By "Intercultural tillage," Dr. Sturtevant means tilling, stirring the soil while the plant is growing. The value of intercultural tillage has long been understood, but not so its rationale. Hoeing and ploughing serve to remove weeds, also to loosen the soil, and both of these things favor the growth of the plant. But Dr. Sturtevant finds that the main advantage derived from intercultural tillage is the pruning of the roots, causing them to branch out abundantly in every direction, in search of food. He cites sundry experiments made by himself, which go to show that this is the true theory of "intercultural tillage." The pamphlet is well worthy of the attention of farmers.
Journal of the Academy of Natural Sciences of Philadelphia. New Series. Vol. VIII., Part III. Pp. 127, with 14 Plates.

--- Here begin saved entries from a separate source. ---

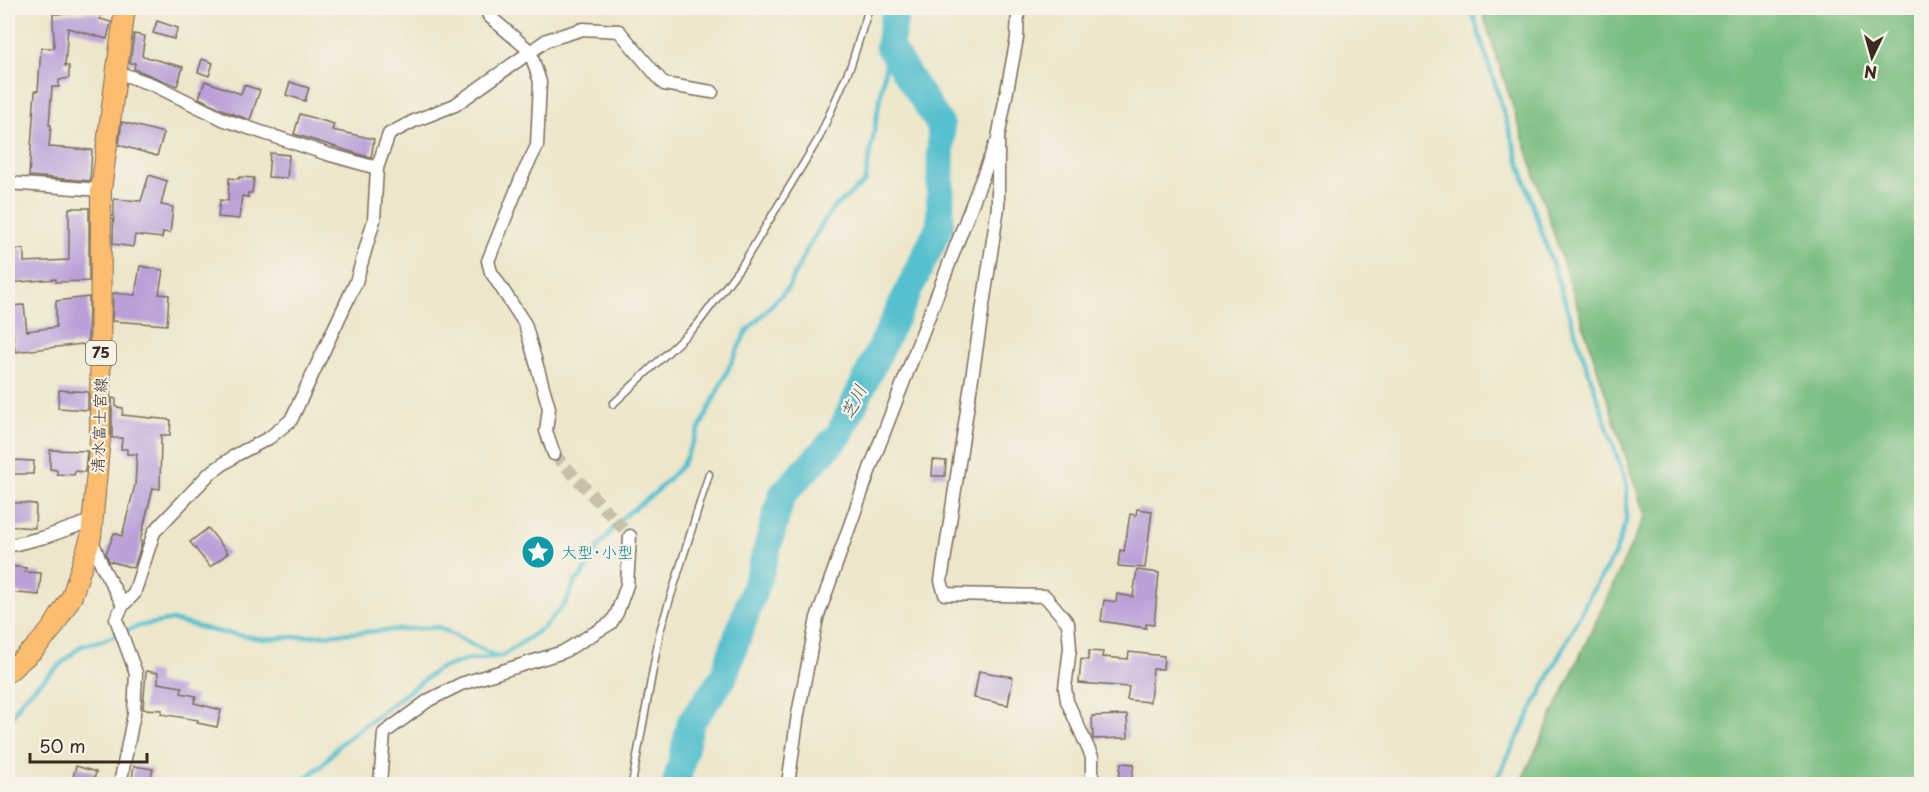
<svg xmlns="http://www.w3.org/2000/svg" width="1929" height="792" font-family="'Playpen Sans','Klee One',sans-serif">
	<rect width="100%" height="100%" fill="#f7f3e8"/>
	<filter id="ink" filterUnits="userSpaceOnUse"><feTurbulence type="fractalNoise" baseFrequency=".0167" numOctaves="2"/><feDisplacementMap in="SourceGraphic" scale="12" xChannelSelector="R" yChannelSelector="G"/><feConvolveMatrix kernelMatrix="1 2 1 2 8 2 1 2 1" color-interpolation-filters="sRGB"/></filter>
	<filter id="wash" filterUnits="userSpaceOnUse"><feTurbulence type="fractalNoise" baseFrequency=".008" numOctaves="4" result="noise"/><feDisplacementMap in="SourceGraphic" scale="24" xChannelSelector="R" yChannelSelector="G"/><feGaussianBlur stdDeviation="1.35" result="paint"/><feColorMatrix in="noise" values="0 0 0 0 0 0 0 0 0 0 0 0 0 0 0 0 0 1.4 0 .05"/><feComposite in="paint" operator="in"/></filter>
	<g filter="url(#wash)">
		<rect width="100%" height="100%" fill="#ede6ca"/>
		<polygon fill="#78bd81" stroke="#5a7450" stroke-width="1.5" points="1481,8 1921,8 1921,784 1520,784 1645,516"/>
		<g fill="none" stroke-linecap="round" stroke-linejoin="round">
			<g stroke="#54c0ce" stroke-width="4.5">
				<polyline points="1471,8 1533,206 1627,486 1626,522 1615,554 1591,593 1494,784"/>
				<polyline points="8,723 24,697 81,646 101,641 139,626 172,620 219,632 264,639 438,627 493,655"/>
				<polyline points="298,784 322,765 340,744 438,669 466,660 502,656 544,627 566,602 576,580 580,578 599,546 623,517 656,492 682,465 746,332 788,288 808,247 832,209 865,182 889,47"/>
			</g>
			<polyline stroke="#54c0ce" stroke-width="28" points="676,784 691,722 723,678 761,570 782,495 839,435 940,225 941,126 889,47 896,8"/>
		</g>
		<g id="blocks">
			<g fill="#baa0d8">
				<polygon points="87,11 101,15 100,19 111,22 107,39 68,28 65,66 69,66 69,78 59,80 59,87 52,87 49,125 51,125 49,147 92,150 90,181 29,176 34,104 35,91 38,91 41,48 54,48 53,14 86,13"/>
				<polygon points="157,21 178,28 174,39 153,33"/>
				<polygon points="134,34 145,36 142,56 183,67 177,86 134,69 135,63 130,63"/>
				<polygon points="202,59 213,63 209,76 198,72"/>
				<polygon points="205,81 241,94 244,85 260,90 250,120 228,112 199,98"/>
				<polygon points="290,82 309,88 305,101 286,95"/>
				<polygon points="300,114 334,124 332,130 374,139 371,158 294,134"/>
				<polygon points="122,122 164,133 157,156 119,145"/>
				<polygon points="270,153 289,155 287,178 268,177"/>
				<polygon points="149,175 167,181 161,205 173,207 170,233 163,232 162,238 135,235 133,247 113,244 114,199 141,201"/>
				<polygon points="239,177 254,178 252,193 248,193 248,197 242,196 239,219 218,217 220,200 228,201 229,178 239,179"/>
				<polygon points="69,208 89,208 89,281 56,282 56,279 8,283 8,250 24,249 24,262 69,260"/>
				<polygon points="140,266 163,270 159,294 169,295 167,325 112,321 113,293 135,295"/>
				<polygon points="89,297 88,349 82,344 15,352 10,306 24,305 27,331 56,327 56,301"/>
				<polygon points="59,390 88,392 88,410 58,408"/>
				<polygon points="112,398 116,399 116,407 123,408 122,415 171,420 170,435 161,435 160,489 153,488 140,541 142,542 134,568 109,561 106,554 114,533 122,536 135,485 137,454 127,454 127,449 121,449 122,438 112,438"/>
				<polygon points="50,450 87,451 85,472 75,471 74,475 57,474 57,470 50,469"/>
				<polygon points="12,460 34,461 33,474 11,474"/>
				<polygon points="933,460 946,461 945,476 932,476"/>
				<polygon points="8,502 36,504 35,528 8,526"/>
				<polygon points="1137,509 1152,511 1145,568 1118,566 1120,550 1124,551 1130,514 1136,515"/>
				<polygon points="208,528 228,553 210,567 190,542"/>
				<polygon points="10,566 26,568 25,572 41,573 39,595 8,592"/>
				<polygon points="1137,570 1159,573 1154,625 1146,624 1146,628 1101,621 1104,600 1116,602 1117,594 1133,597"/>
				<polygon points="1089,651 1103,652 1102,657 1128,659 1129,652 1164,656 1163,669 1153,669 1150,702 1127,700 1129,687 1079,683 1081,659 1088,660"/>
				<polygon points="146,671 158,673 158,683 182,687 181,693 196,696 194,703 221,710 217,727 197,723 198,720 161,714 162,710 143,709"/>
				<polygon points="979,671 1013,677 1008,705 974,698"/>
				<polygon points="1127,715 1128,738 1093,739 1092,716"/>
				<polygon points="1121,763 1134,764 1131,784 1118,784"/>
				<polygon points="76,766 96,772 93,784 72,781"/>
				<polygon points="134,766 153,769 149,784 131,784"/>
			</g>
		</g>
	</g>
	<g filter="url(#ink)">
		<use href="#blocks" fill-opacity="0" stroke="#796c5a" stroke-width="1.5"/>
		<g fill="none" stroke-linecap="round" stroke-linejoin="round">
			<polyline stroke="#c9c0a8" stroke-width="12" stroke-dasharray="12 6" stroke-linecap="butt" points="554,454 630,536"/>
			<g stroke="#796c5a" stroke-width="9">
				<g id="service">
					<polyline points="613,404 697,325 744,262 819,138 851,65 869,8"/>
					<polyline points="632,784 660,631 709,474"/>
				</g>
			</g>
			<g stroke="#796c5a" stroke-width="15">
				<g id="minor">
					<polyline points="486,8 489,16 530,51 540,82 537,146 523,174 488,261 491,272 525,324 549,408 546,431 554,454"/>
					<polyline points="1018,8 1017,38 998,138 998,207 941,581 945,594 1045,596 1068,623 1070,648 1065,688 1067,701 1092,757 1092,784"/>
					<polyline points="117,72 156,86 225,120 327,154 377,168"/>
					<polyline points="8,183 101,190"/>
					<polyline points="91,538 103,568 123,605 116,619 136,673 134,714 120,784"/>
					<polyline points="8,546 45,537 94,520"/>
					<polyline points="123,605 134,594 154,532 209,474 236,455 269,438 291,420 356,282 374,220 377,168 389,134 414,121 455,105 547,40 583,29 619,31 664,84 712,92"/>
					<polyline points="380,784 384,733 429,700 461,684 563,652 611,623 617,613 627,585 630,536"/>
					<polyline points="788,784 798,714 817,618 871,466 995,145"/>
				</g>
			</g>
			<g stroke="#796c5a" stroke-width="22">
				<polyline id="primary" points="8,672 34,649 52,629 72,596 91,537 100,438 101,190 125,8"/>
			</g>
			<use href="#service" stroke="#fff" stroke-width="6"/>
			<use href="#minor" stroke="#fff" stroke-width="12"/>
			<use href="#primary" stroke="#fcbd6f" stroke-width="20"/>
		</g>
	</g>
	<defs>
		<g id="sight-disc" transform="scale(1.725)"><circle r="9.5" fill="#0f9aa8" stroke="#f7f3e8"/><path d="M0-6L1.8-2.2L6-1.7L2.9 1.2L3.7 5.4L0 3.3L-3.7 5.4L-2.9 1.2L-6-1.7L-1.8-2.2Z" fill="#fff"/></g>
	</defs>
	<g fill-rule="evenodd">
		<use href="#sight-disc" x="538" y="552"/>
	</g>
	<g text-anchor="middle" stroke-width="4.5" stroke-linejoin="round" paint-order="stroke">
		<rect fill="#f7f3e8" stroke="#73665b" stroke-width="1.5" x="86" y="341" width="30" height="24" rx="4.5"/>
		<g font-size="15" font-weight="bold" fill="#3b2a1e">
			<text x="101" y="358">75</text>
		</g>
		<g font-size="16" fill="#3b2a1e" stroke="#f7f3e8">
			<text transform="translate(99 425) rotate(-88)" y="6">清水富士宮線</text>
		</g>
		<g font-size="16" fill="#0d838f" stroke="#f7f3e8" text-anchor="start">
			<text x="561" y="558">大型･小型</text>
		</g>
		<g font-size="18" font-style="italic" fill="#425753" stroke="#f7f3e8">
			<text transform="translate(854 402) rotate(-64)" y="6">芝川</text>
		</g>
	</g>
	<rect width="1929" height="792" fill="none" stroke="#f7f3e8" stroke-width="30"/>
	<g transform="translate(1872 57) rotate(185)" stroke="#f7f3e8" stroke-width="4.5" paint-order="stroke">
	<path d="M0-4.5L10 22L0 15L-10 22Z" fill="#3b2a1e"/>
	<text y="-9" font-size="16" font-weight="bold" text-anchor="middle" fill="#3b2a1e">N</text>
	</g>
	<path d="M30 753v9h117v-9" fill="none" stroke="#3b2a1e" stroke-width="3"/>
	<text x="39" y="753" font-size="18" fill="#3b2a1e" stroke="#f7f3e8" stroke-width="4.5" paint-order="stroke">50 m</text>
</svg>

Two paleontological memoirs are contained in this number of the Journal, viz., a "Description of Vertebrate Remains, chiefly from the Phosphate Beds of South Carolina," by Prof. Joseph Leidy, and a "Description of a Collection of Fossils made by Dr. Antonio Raimondi in Peru," by William M. Gabb. The vertebrate remains determined by Prof. Leidy embrace species of Equus, Hipparion, Elephas, Mastodon, Manatus, Cetacea, Fishes, and other land and marine animals. Dr. Raimondi's collection represents the labors of eighteen years, and was described in part by Prof. Leidy, some years ago, in the American Journal of Conchology. The work is now complete, and there is appended a pretty full "Bibliography of South American Paleontology," together with a "Synopsis of South American Paleontology."
Chemical Experimentation: Being a Handbook of Lecture Experiments in Inorganic Chemistry. Systematically arranged for the Use of Lecturers and Teachers in Chemistry, as well as for Students in Normal Schools and Colleges, and for Private Study. By Samual P. Sadtler, Ph. D., Assistant Professor of Chemistry in the University of Pennsylvania. Louisville: J. P. Morton & Co. Pp. 225. Price, $2.50.
This is a hand-book of chemical experiments, and makes no claim to be a chemical text-book. Following the order of Barker's "College Chemistry," the work is designed to give full instructions for the illustration of chemical lectures. A large variety of experiments are fully described, from which teachers may draw for such as are thought best for class-room illustration. It is an excellent compilation for an important purpose, and cannot fail to be useful in institutions which have ample command of chemical apparatus. The illustrations are large, numerous, and admirably executed.
At the Court of King Edwin: A Drama. By William Leighton, Jr. Philadelphia: J. B. Lippincott & Co. Pp. 157. Price, $1.25.
This is said to be considerable of a poem, and we know nothing to the contrary.